Dans le but d’intégrer les commerçants informels dans l’économie formelle et la régularisation de la situation juridique des marchés non réglementés, un plan national d’assainissement des activités commerciales informelles a été conçu ces deux dernières années par le ministère du Commerce.
Ce plan vise à mettre fin au commerce informel, en le transférant vers des espaces aménagés, en concertation avec les associations et représentants des «concernés».
Dans ce sens, le président de la République avait appelé le gouvernement, lors du Conseil des ministres en février 2011, à «alléger» les procédures destinées au transfert du commerce informel vers des sites aménagés à cette occasion.
Des mesures ont été ainsi prises par le ministère du Commerce en vue de l’élaboration d’un plan d’insertion des commerçants informels dans l’économie formelle, de l’organisation et l’aménagement d’espaces commerciaux réglementés ainsi que la régularisation de la situation juridique des marchés non réglementés, a indiqué à l’APS Amara Boushaba, directeur de l’organisation des marchés, des activités commerciales et des professions réglementées au ministère du Commerce.
Parmi les mesures proposées par le département de Benbada, l’instruction interministérielle (Commerce- Intérieur) de mars 2011, portant sur la création d’une commission de wilaya, chargée de l’examen des voies et moyens de traitement de ce phénomène. Elle concerne également la participation des collectivités locales quant à la création d’infrastructures commerciales et au réaménagement des infrastructures existantes.

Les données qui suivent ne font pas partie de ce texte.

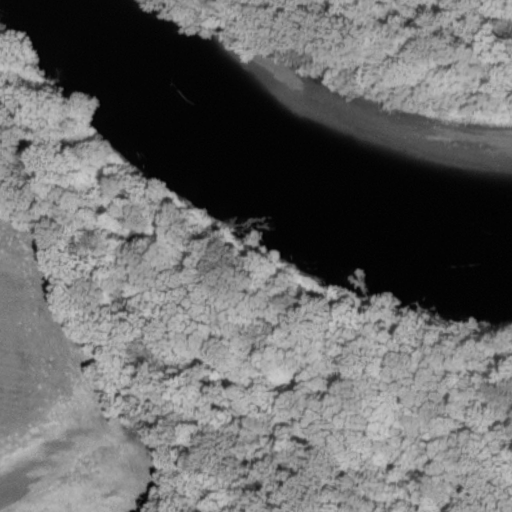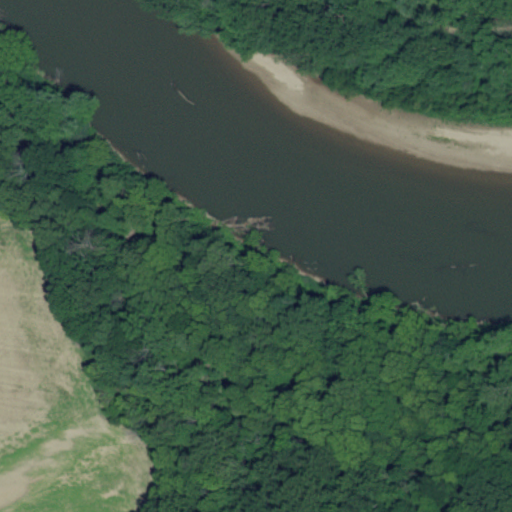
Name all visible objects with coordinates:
park: (398, 23)
road: (401, 27)
river: (262, 135)
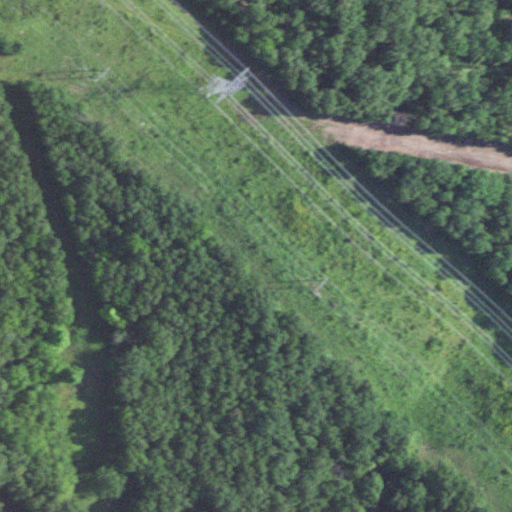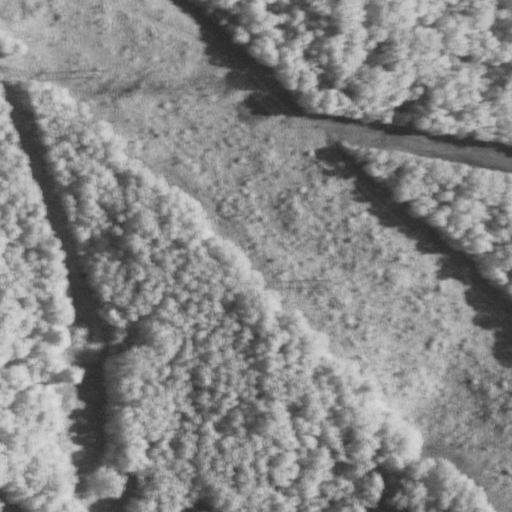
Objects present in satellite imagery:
power tower: (199, 86)
road: (52, 437)
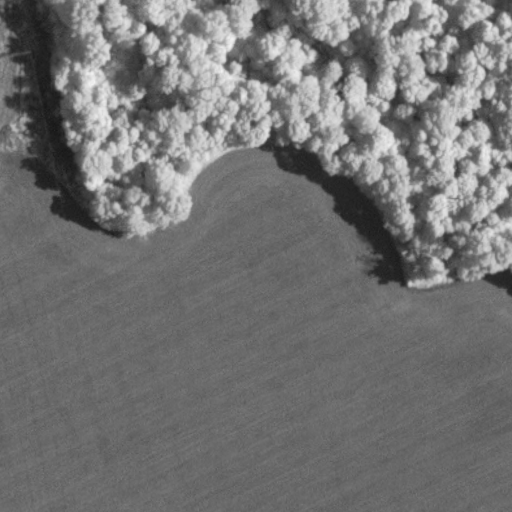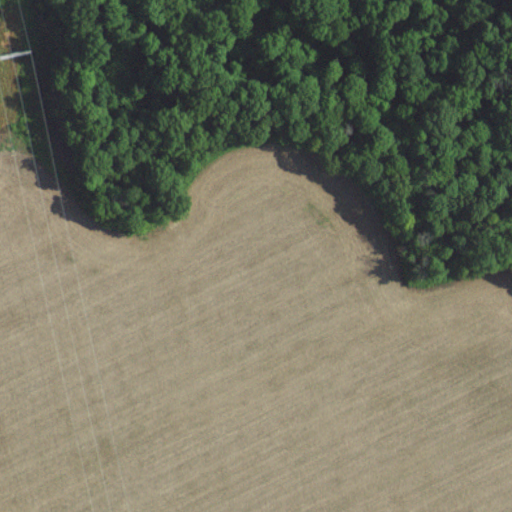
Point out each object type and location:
power tower: (8, 55)
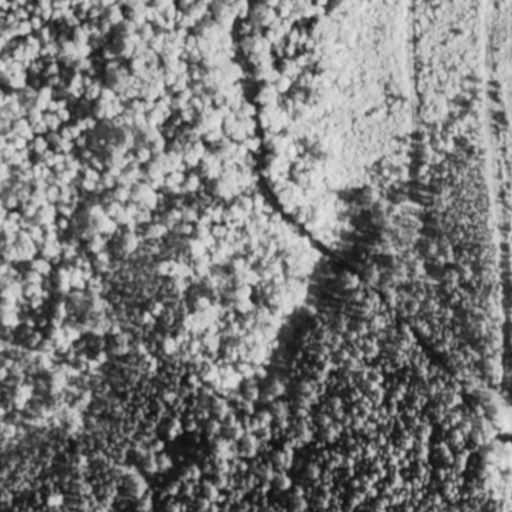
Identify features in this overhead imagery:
road: (238, 94)
road: (324, 260)
road: (447, 384)
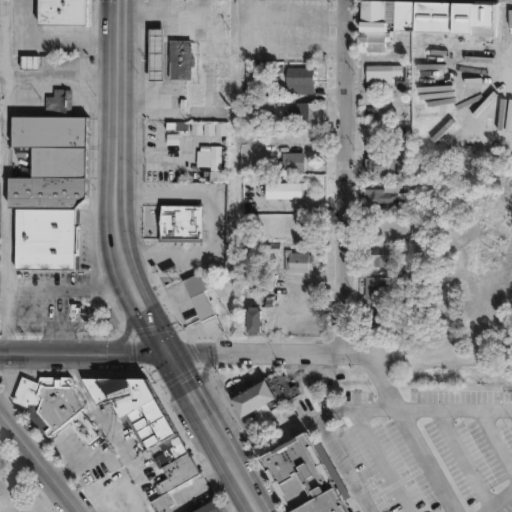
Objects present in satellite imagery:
building: (65, 12)
building: (67, 13)
building: (421, 19)
road: (52, 36)
road: (5, 38)
building: (426, 47)
building: (157, 54)
gas station: (155, 55)
building: (155, 55)
building: (181, 59)
building: (182, 59)
building: (36, 62)
building: (37, 63)
building: (383, 73)
building: (388, 75)
road: (61, 76)
building: (299, 80)
building: (300, 80)
building: (57, 103)
building: (294, 111)
building: (300, 111)
building: (178, 125)
building: (175, 126)
building: (209, 128)
road: (117, 129)
building: (214, 158)
building: (216, 158)
building: (55, 161)
building: (293, 161)
building: (293, 162)
building: (378, 165)
building: (380, 165)
road: (343, 176)
building: (51, 187)
building: (285, 189)
building: (283, 193)
building: (385, 193)
building: (376, 198)
road: (4, 214)
building: (176, 219)
building: (182, 220)
building: (48, 238)
building: (380, 256)
building: (377, 257)
building: (299, 261)
building: (298, 262)
road: (126, 270)
building: (38, 283)
building: (377, 287)
road: (67, 290)
building: (375, 290)
building: (399, 295)
building: (197, 297)
building: (200, 299)
road: (149, 318)
building: (255, 320)
building: (254, 322)
building: (378, 322)
road: (45, 326)
road: (129, 328)
road: (284, 353)
road: (83, 354)
traffic signals: (168, 354)
road: (203, 377)
road: (183, 378)
building: (19, 383)
building: (264, 395)
building: (265, 396)
building: (57, 408)
building: (61, 408)
building: (146, 422)
building: (279, 422)
building: (151, 431)
road: (214, 432)
road: (333, 433)
road: (40, 460)
building: (308, 477)
building: (310, 480)
road: (245, 486)
park: (19, 487)
building: (184, 505)
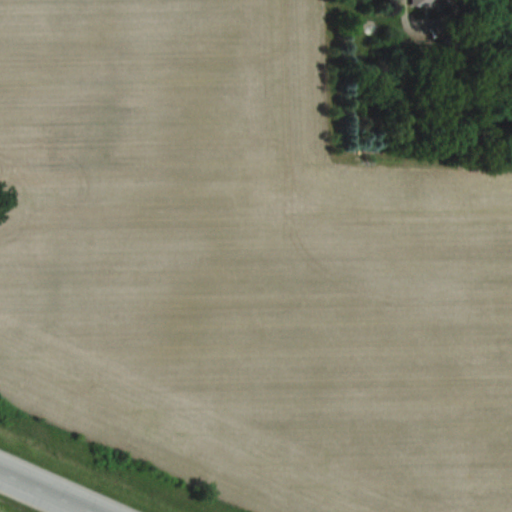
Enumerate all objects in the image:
road: (425, 24)
road: (48, 490)
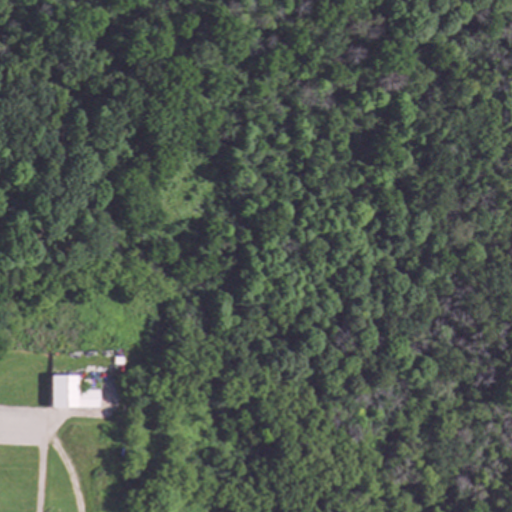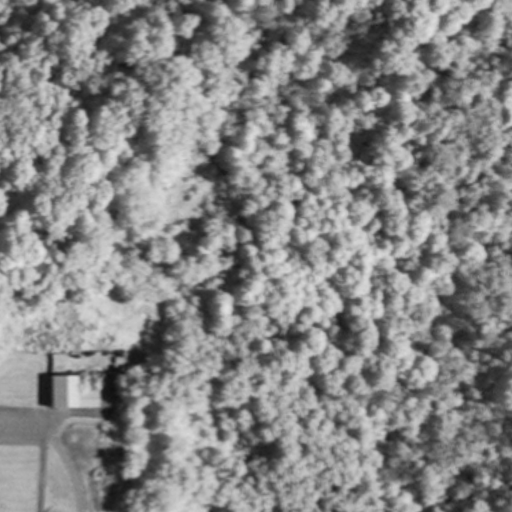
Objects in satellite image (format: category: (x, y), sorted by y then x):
road: (212, 236)
park: (256, 256)
road: (390, 290)
building: (68, 393)
building: (67, 394)
road: (17, 428)
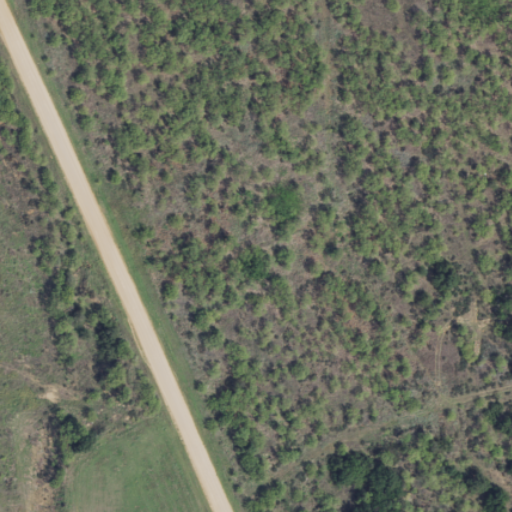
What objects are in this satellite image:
road: (110, 259)
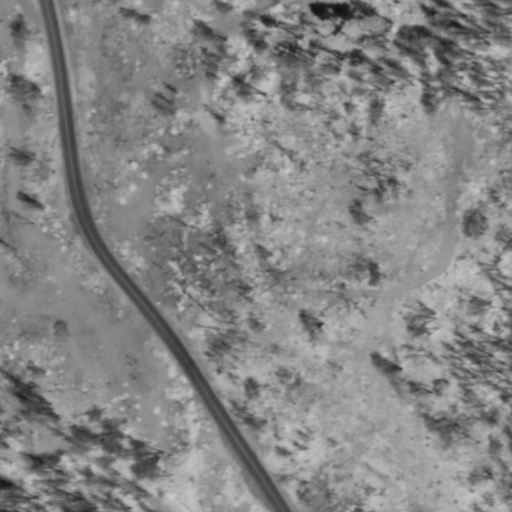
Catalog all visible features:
road: (118, 275)
road: (88, 449)
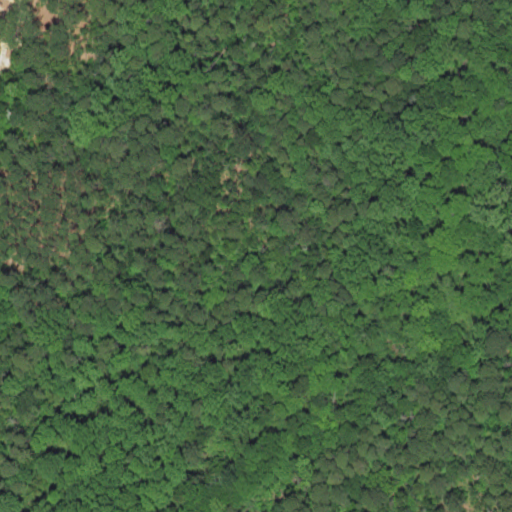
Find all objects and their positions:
road: (8, 24)
park: (33, 124)
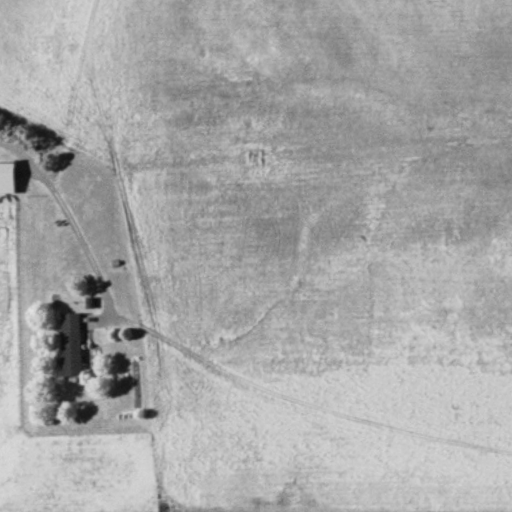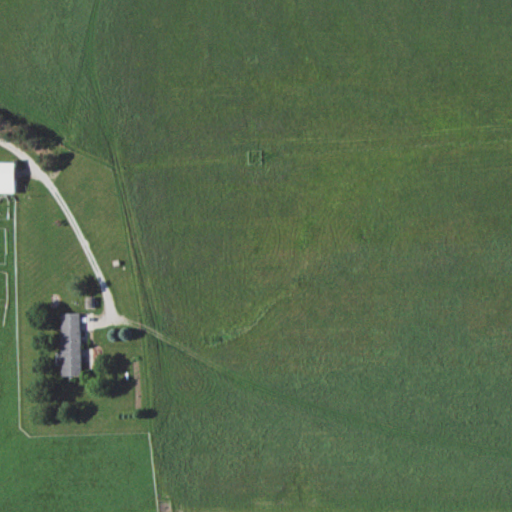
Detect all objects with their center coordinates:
building: (69, 345)
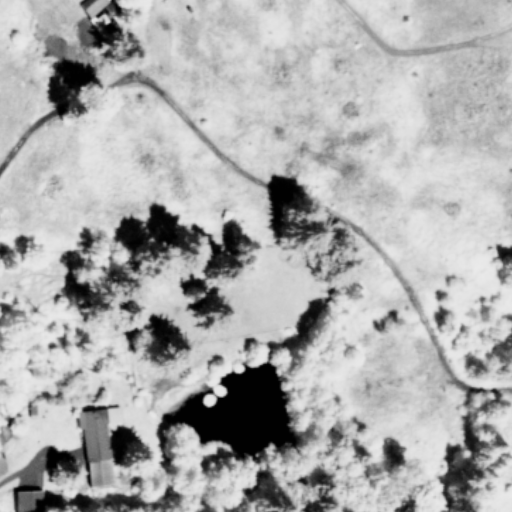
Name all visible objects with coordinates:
road: (53, 104)
building: (93, 431)
building: (25, 500)
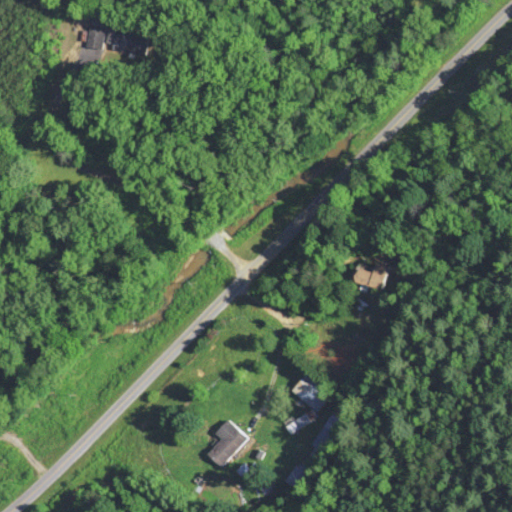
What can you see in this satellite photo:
building: (97, 39)
river: (402, 67)
road: (89, 168)
road: (217, 242)
road: (262, 261)
road: (239, 263)
river: (195, 274)
building: (365, 276)
building: (306, 400)
building: (221, 442)
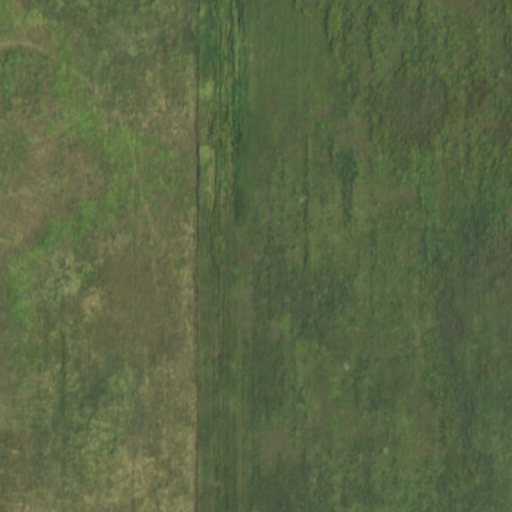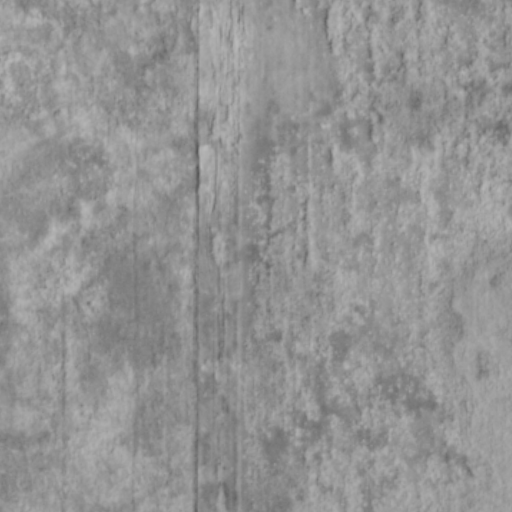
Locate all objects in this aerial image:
road: (182, 256)
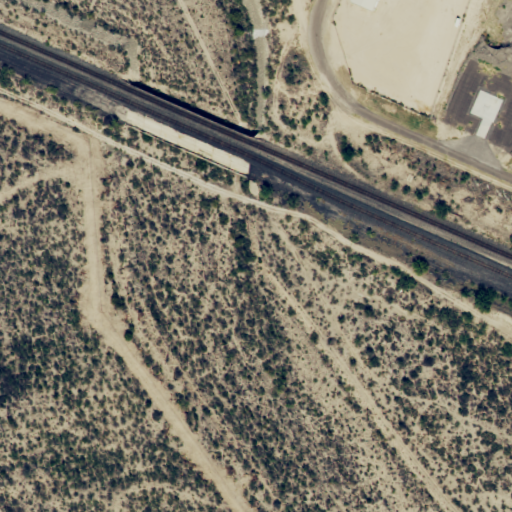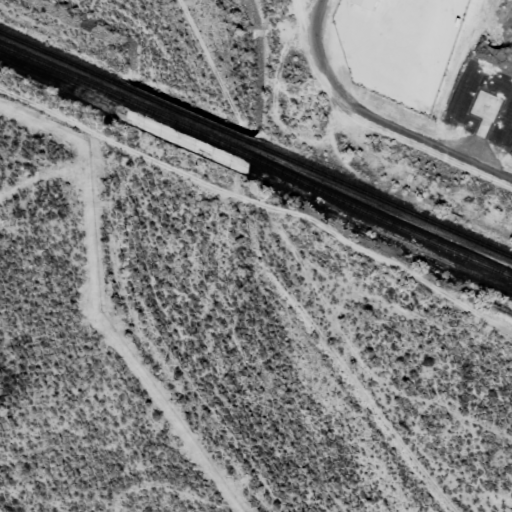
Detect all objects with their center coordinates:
building: (369, 4)
road: (315, 42)
railway: (62, 59)
railway: (64, 74)
railway: (189, 116)
railway: (191, 130)
road: (416, 137)
railway: (383, 201)
railway: (382, 216)
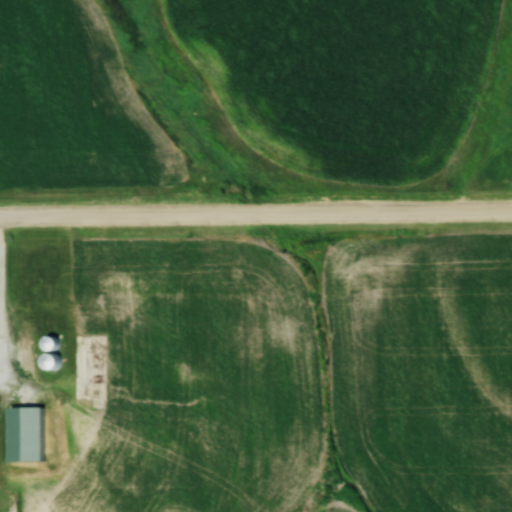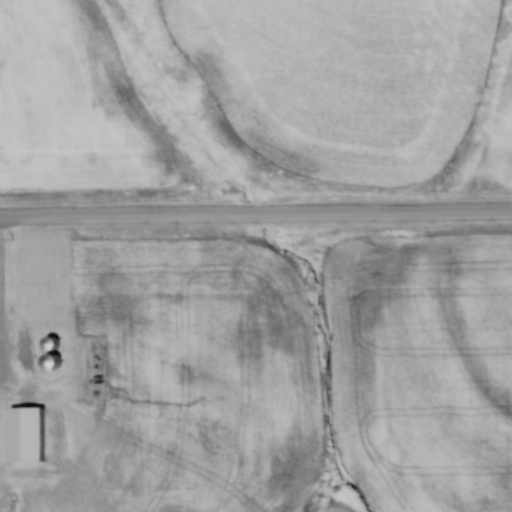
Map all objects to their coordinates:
road: (255, 216)
building: (38, 272)
road: (5, 365)
building: (48, 410)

Le ministère de l’Intérieur et des Collectivités locales a bénéficié à cet effet d’une enveloppe financière de 4 milliards DA. Pour Amara Boushaba, c’est l’insuffisance en espaces commerciaux appropriés ainsi que la disparition des marchés «souk el fellah», qui sont à l’origine de l’apparition du commerce informel qui ne cesse de s’étaler, notamment sur les trottoirs ainsi que dans les parkings des cités.
Le même responsable a souligné que les commerçants informels ne sont pas conformes aux normes d’hygiène et de sécurité alimentaire. Pis encore, ils échappent à tout contrôle en termes de qualité des produits, ou pour ce qui concerne leur position vis-à-vis de la réglementation.
À rappeler que le spécialiste de l’économie informelle, Hernando De Soto, avait estimé lors d’un colloque international à Alger, que la croissance économique nécessite l’inclusion du secteur informel dans le système légal.
Par ailleurs, selon une enquête de l’Office national des statistiques (ONS), la population activant dans l’emploi informel en Algérie est passée de 1,6 million en 2001 à 3,9 millions en 2010, dont 45,3% activent dans le secteur du commerce et des services.